There is a tradition that used to be very much alive in the 1970s but then began to die out: the birthday serenade. On the evening of your birthday (or sometimes the night before, close to midnight), friends would sing at your door to the accompaniment of guitars and violins. Members of Bishu’s choir that lived in the area got enthusiastic birthday serenades. The logistics of contemporary life make it impractical to co-ordinate these days, but they’re part of the many beautiful memories I have of Bishu, guitar slung around her neck and leading us on these impromptu sing-sessions.
The good times spilled over outside of rehearsals too. Like so many of you, I have so many lovely memories of going out as a group, carolling, or to meals or a show or dance. Someone in her tribute to Bishu mentioned the cha-cha-cha. Whenever we were at a dance or wedding, I would particularly love to pick her up for the cha-cha-cha. She knew so many variations on the basic step, and I learned many moves from her.
After I returned to Goa in 2008 after a decade away, I got pre-occupied with relocating back here with transfer of residence, the birth of our son and the birth of Child’s Play. So apart from one or two occasions where I sang or played in her choir for a family occasion, it was difficult for me to involve myself as much as before.
As many of you know, Bishu fought a long and arduous battle against cancer. But this is precisely when her faith in God shone even more brightly. Whenever we met, I was struck by her stoicism and the calm and bravery with which she faced what must have been extremely painful, physically and emotionally. I don’t recollect her ever uttering a word of self-pity or bemoaning her fate.
Some of my atheist doctor friends who pooh-pooh the steadfast faith of the believer would do well to see from Bishu’s example how much solace and strength to carry on despite everything can be derived from it. Faith can be medicinal too, just as much as, if not more than a doctor’s bag of tricks.
This awful lockdown has meant that I saw very little of Bishu for most 2020. But when I heard she had taken ill, I passed by a few times but no one was home. Then, the day after Christmas, I took our son to see the chapel crib, but on a whim, instead of returning straight home, took an impulsive detour into the vaddó, and found her at home. She was pale, weak but extremely peaceful and calm. Little did I realise then that I wouldn’t see her again, and that she’d be gone exactly a week later.

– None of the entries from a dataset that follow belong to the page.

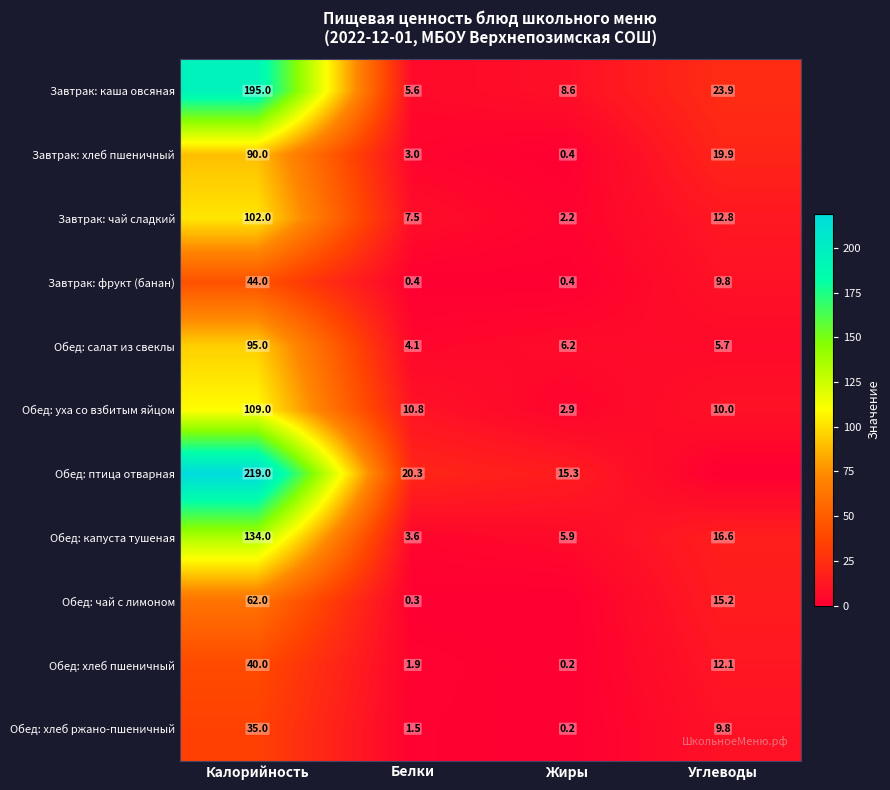

What is the maximum value shown in the chart?

219.0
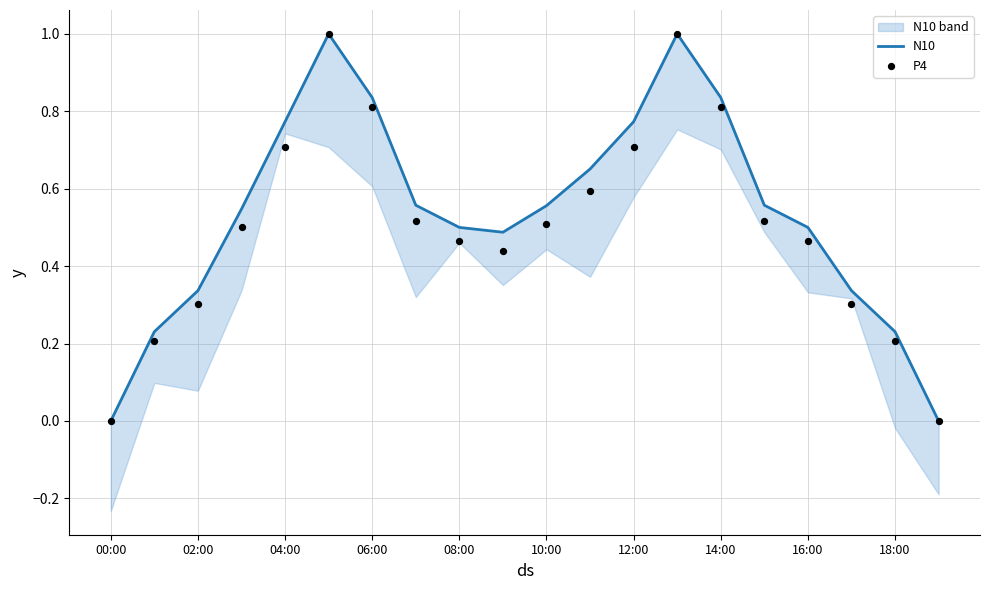

What is the highest value of the N10 series?

1.0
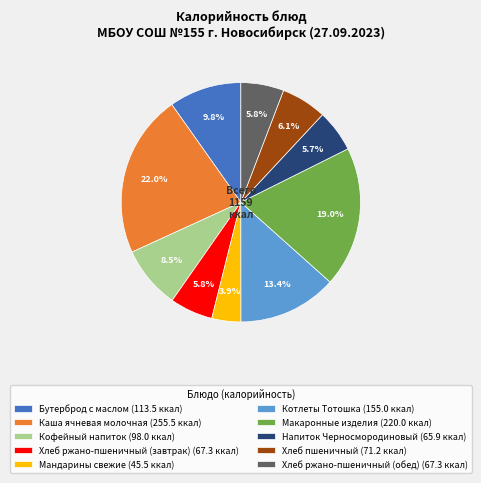

Which has a higher value, Макаронные изделия (220.0 ккал) or Каша ячневая молочная (255.5 ккал)?

Каша ячневая молочная (255.5 ккал)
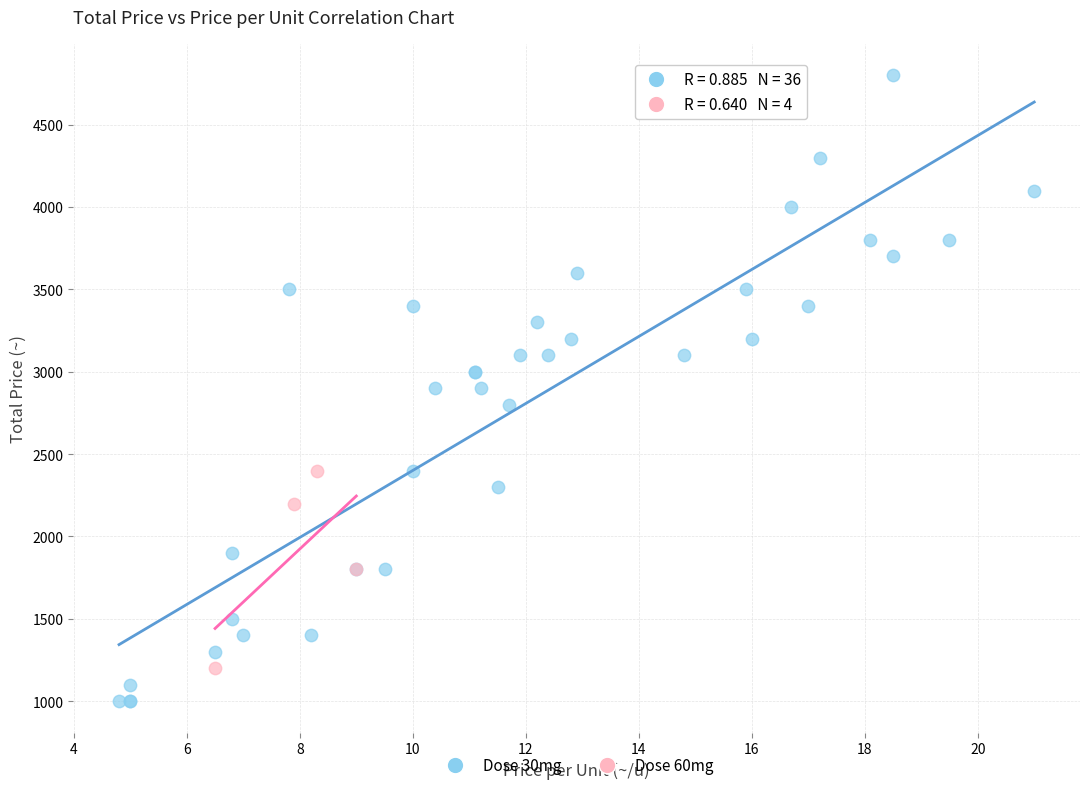

Which series contains the highest Y value?

Dose 30mg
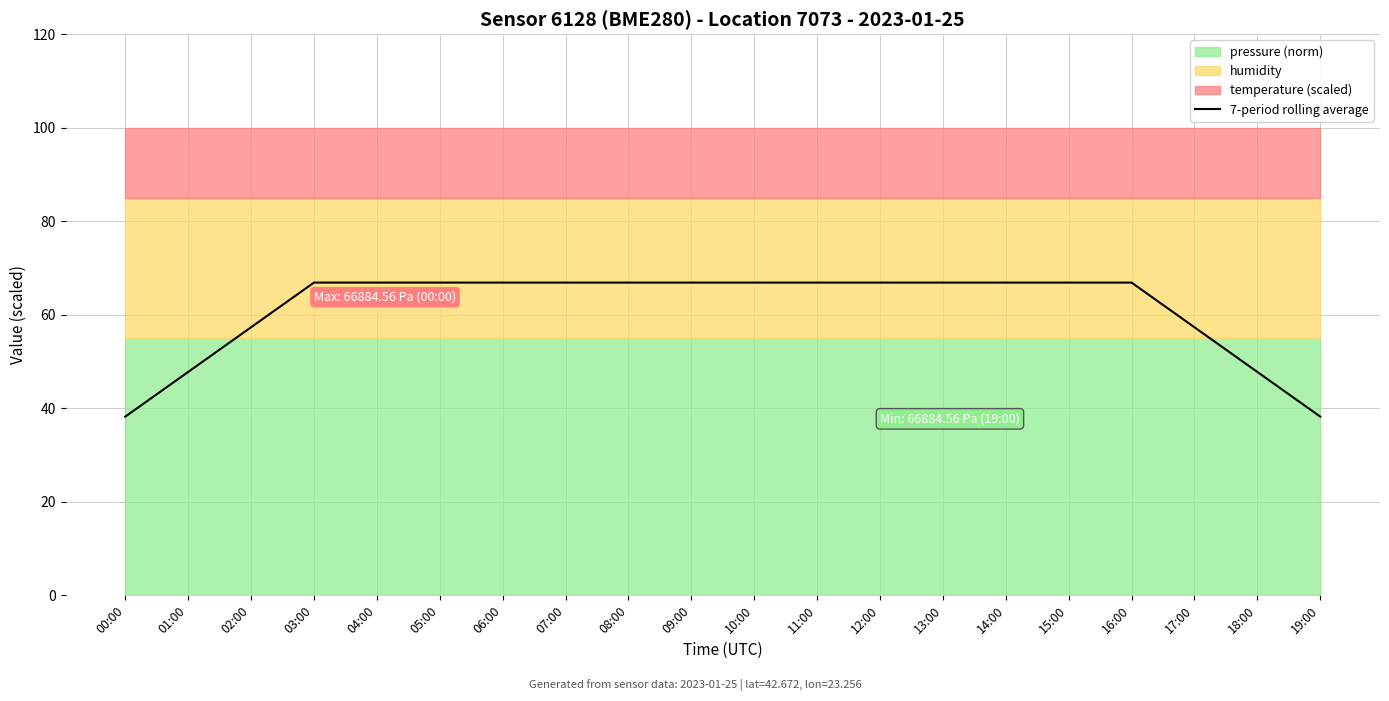

What is the average value?

61.1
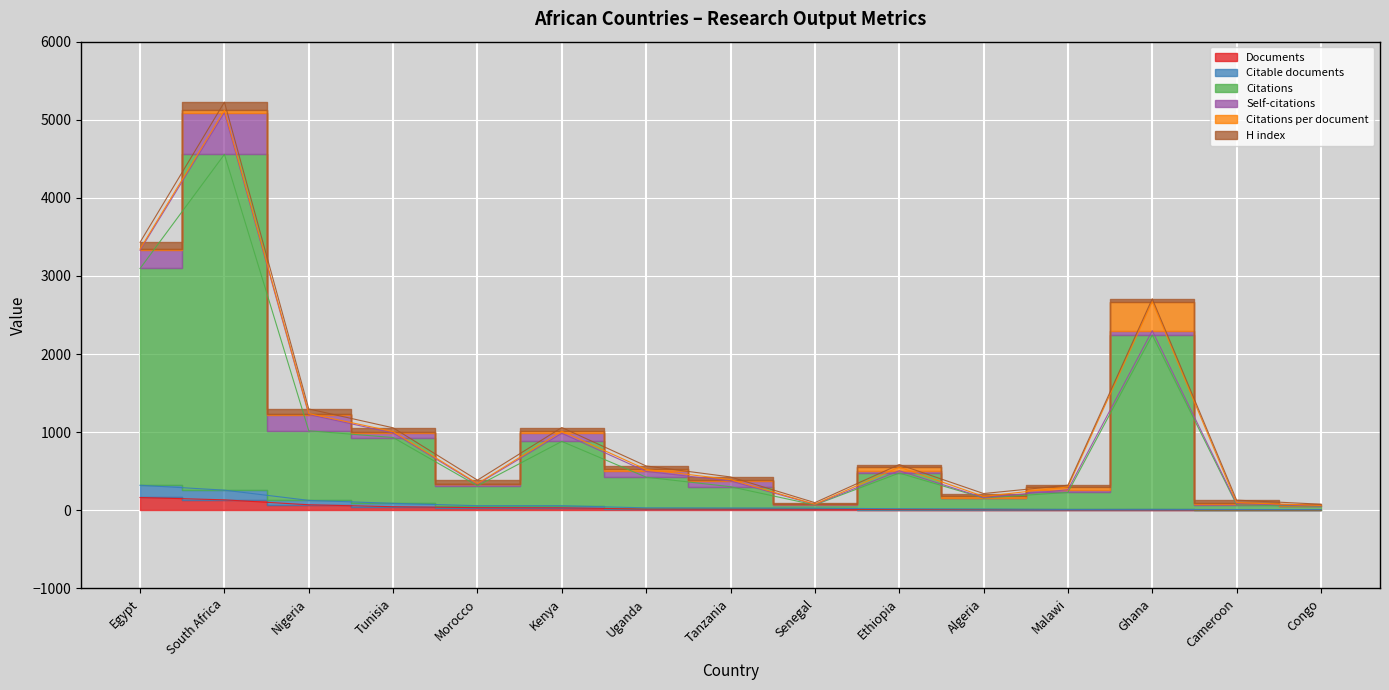

How many data points does each series have?

15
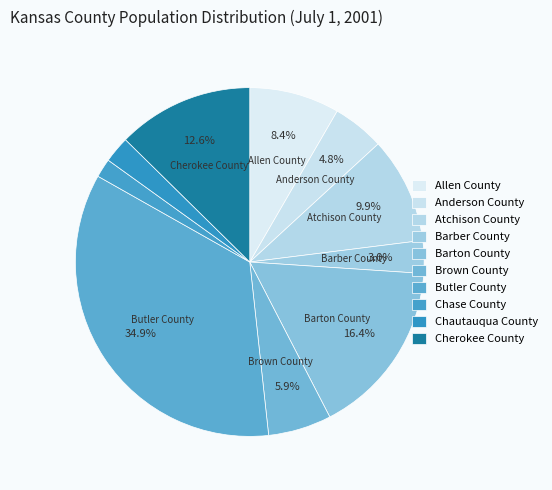

How many slices are in this pie chart?

10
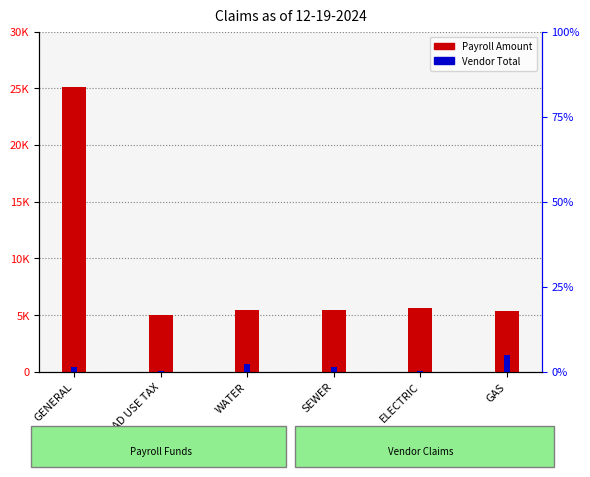

How many distinct data groups are displayed?

2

I don’t lay claim to knowing Bishu as well as so many of you who were even closer to her. But she touched my life just as profoundly, and I mourn her loss just as much.
I’ve been trawling the internet trying to find audio clips of Bishu’s singing with no luck. But I can still in my mind’s ear hear her singing so sweetly and her gentle voice as if she were still here. I hope I can retain that aural recollection for as long as possible.
Bishu’s whole life was one long joyous paean to the glory of God. It may be a cliché to say this, but I can just picture her somewhere up there in the heavens, lending her voice and guitar to the celestial choir of angels.
A carol she sang often (and I can still hear her vividly in my head) in that clear voice is ‘Emmanuel, our God is with us, our God is with us’.
Vaya con Dios (Go with God), Bishu. God was with you all the way during your time on Earth, and He is with you in the next life too.